A major premise of my argument is that Islam is not all that much of a factor in America. It’s something many of us fail to see, because we misread the behavior of the liberal establishment.

As many have pointed out, foundations, college presidents, planning commissions, and so forth seem to go out of their way to accommodate Muslim projects and concerns. Perhaps that’s true. But we need to be careful. What we’re witnessing is not the Munich syndrome, a strategy of appeasement that may in fact be playing a role in some European responses to Islam. Instead, the liberal establishment is trying to achieve two goals.

1. To provide compensatory accommodation to counteract what the liberal establishment believes to be a nativistic bigotry latent in most Americans.

2. To solidify the claim that the liberal establishment and the liberal establishment alone can manage global diversity.

Neither of these goals suggest appeasement. On the contrary, in both cases the liberal establishment is using Islam as a tool—a tool to fight against the conservative establishment. In other words, its all about America and the question of who among us will dominate.

Consider goal #1. If I’m a Democratic party strategist thinking about gaining a long term advantage, then I’ll be on the lookout for good opportunities to champion the “full inclusion” of Islam into American life. My goal will be to get as many fearful conservatives as possible to start frothing at the mouth about how wicked the Muslims are, and about how we’ve got to protect our culture against them, and so forth. For the crucial middle-ground voters, the uproar will seem mean-spirited, all the more so because they intuitively recognize that there is not threat. This reaction will confirm in their minds the liberal propaganda that the main support for conservative politics does not come from considered moral and political convictions, but instead from fear and prejudice.

Goal #2 is closely related. As temperatures rise and the rhetoric gets shrill, the liberal establishment can say, “See, we’re the only one’s who can be trusted to run the global economy. The social conservatives just want to go to war.” We should not underestimate how important this claim has been for maintaining the dominance of the liberal establishment.

In other words, because Islam is largely irrelevant, it can be used as a propaganda tool by both side in what really matters, which is the now two decades old conflict liberal elites and conservative elites for control of American society.

Given our fixation on Islam after 9/11, my claim that it is irrelevant may seem strange to readers. I’ll illustrate from an area of life with which I have a great deal of experience—academia. I’ve found that many institutions are positively hostile to the idea of religion (or history or philosophy) professors who are clearly identified with Christianity. This not the case with professors of Jewish studies or Islamic studies. Indeed, it’s often seen as a great plus to have a “real practitioners.”

OK, why the discrimination against Christians? The answer is crushingly obvious.
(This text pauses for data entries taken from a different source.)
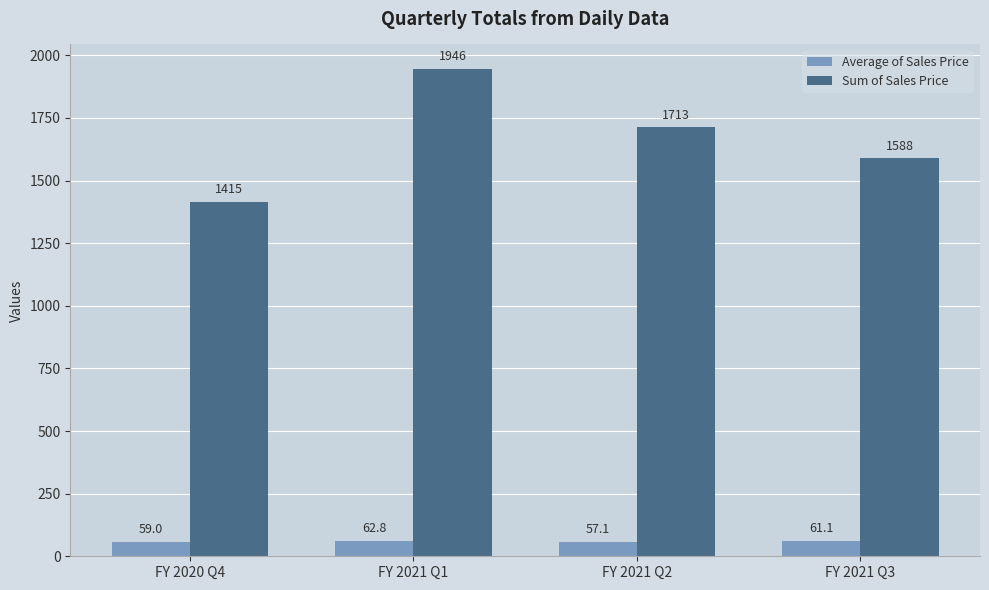

Which category has the lowest value in the Sum of Sales Price series?

FY 2020 Q4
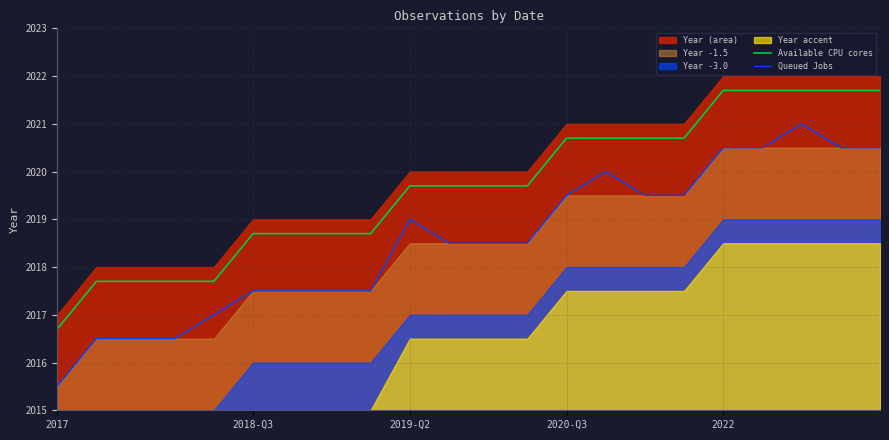

Is it true that Queued Jobs equals 2018.5 at 12?

True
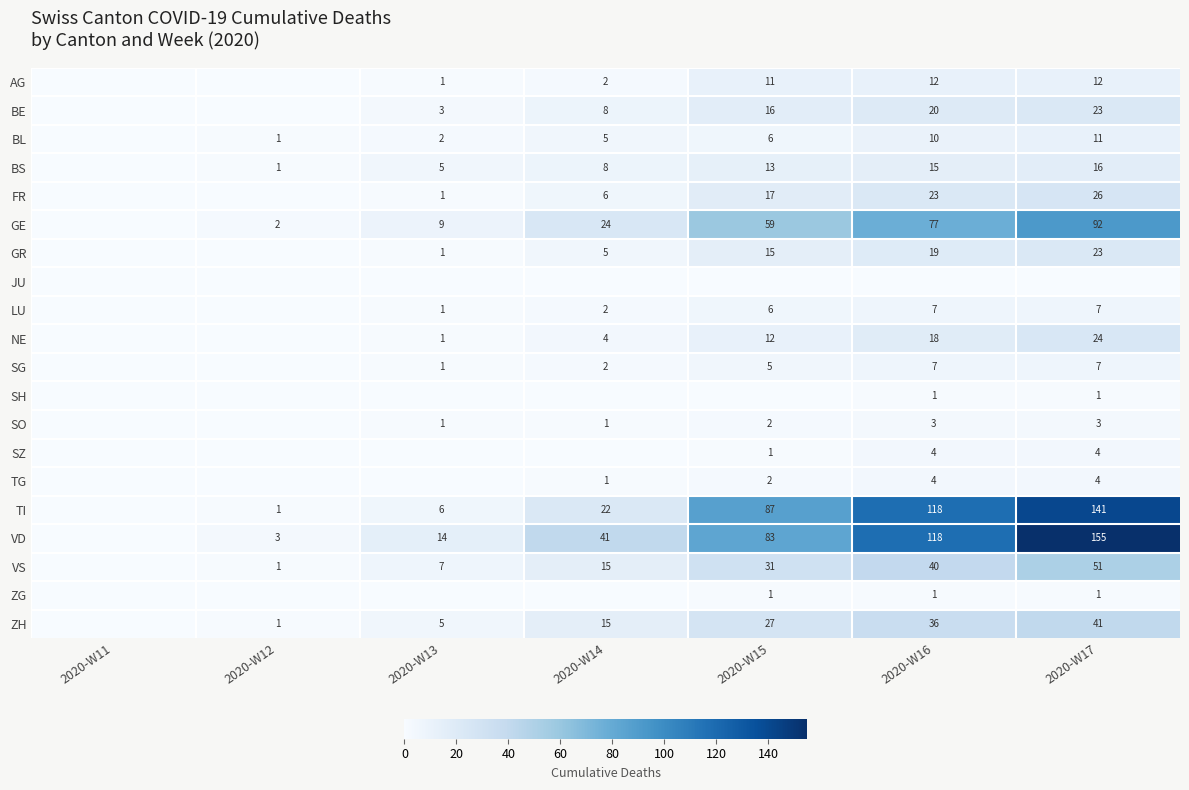

True or false: LU has a value of 12 at 2020-W16.

False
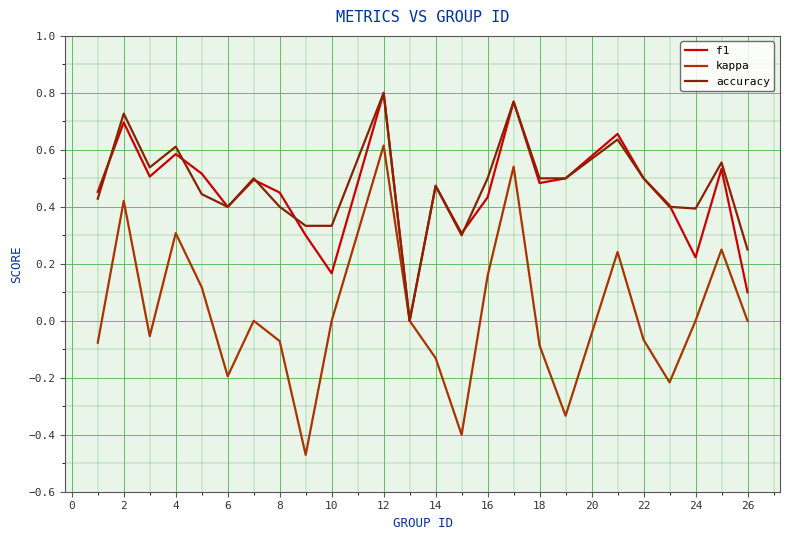

How many interior local peaks does the f1 series have?

8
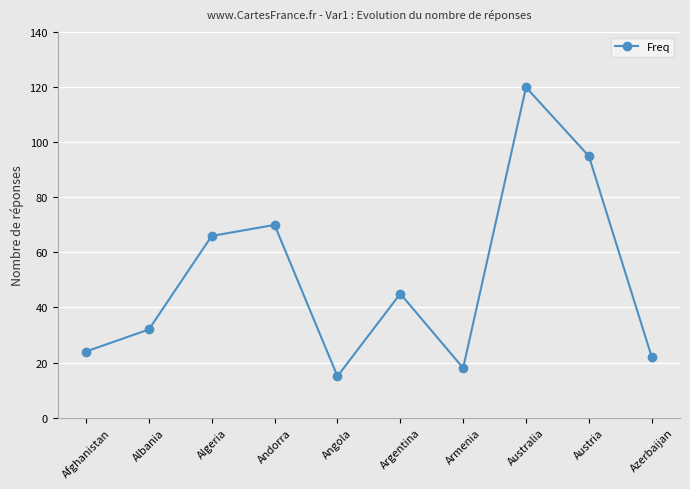

Where is the first local maximum?

Andorra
As we all know, Christianity is a very powerful social and political force in American society, often on the conservative side of social questions. Universities don’t want to empower conservative voices that already have a big audience. By contrast, Jews and Muslims pose little threat: Jews because, as a group, they are safely liberal, and Muslims because they have such a small and mostly invisible audience in America.

It’s perfectly OK to have a Muslim professor of Islamic studies who is a social conservative, because the university culture as a whole is confident that his or her views will have little influence over the students or larger community. And still further, the university culture is confident that this socially conservative Muslim will ally him or herself with the liberals, precisely because, in view of harsh conservative rhetoric, he or she will also believe the liberal conceit that the liberal establishment and it alone can be trusted to manage global diversity.

Thus the paradox. The liberal establishment is happy to empower socially conservative Muslims, because in so doing they risk very little and gain a great deal. The risk that the token Muslims will be widely influential is minimal. After all, their audience is very small, both because there are few Muslims and because conservative Christians are so uniformly antagonistic. Meanwhile, the Muslim can be put forward as a diversity trophy in the culture war: “See, we’re inclusive.”